- Excerpted data -
# # # #

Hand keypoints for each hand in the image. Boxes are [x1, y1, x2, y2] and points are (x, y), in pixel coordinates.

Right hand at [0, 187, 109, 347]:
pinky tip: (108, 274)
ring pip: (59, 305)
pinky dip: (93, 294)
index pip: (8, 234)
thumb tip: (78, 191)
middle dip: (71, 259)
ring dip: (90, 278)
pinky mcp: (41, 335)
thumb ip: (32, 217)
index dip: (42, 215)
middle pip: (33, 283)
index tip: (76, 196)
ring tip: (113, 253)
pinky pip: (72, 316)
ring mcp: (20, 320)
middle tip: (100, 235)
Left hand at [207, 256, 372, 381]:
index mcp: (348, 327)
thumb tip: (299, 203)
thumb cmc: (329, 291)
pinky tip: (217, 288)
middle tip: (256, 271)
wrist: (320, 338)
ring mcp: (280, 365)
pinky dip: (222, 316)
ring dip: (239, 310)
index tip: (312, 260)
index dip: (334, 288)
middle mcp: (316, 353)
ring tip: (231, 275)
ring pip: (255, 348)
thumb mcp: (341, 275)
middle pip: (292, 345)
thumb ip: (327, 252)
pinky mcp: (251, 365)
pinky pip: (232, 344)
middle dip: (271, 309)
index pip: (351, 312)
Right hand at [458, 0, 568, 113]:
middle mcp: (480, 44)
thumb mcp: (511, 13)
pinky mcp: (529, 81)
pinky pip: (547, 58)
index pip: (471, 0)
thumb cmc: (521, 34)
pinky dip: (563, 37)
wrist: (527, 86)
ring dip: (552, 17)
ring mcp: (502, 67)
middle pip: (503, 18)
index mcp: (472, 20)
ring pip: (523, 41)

# # # #

- Required work -
If a line in the records holds the string "pinky", copy it.

- Result of the exercise -
pinky tip: (108, 274)
pinky dip: (93, 294)
pinky mcp: (41, 335)
pinky pip: (72, 316)
pinky tip: (217, 288)
pinky dip: (222, 316)
pinky mcp: (251, 365)
pinky pip: (232, 344)
pinky mcp: (529, 81)
pinky pip: (547, 58)
pinky dip: (563, 37)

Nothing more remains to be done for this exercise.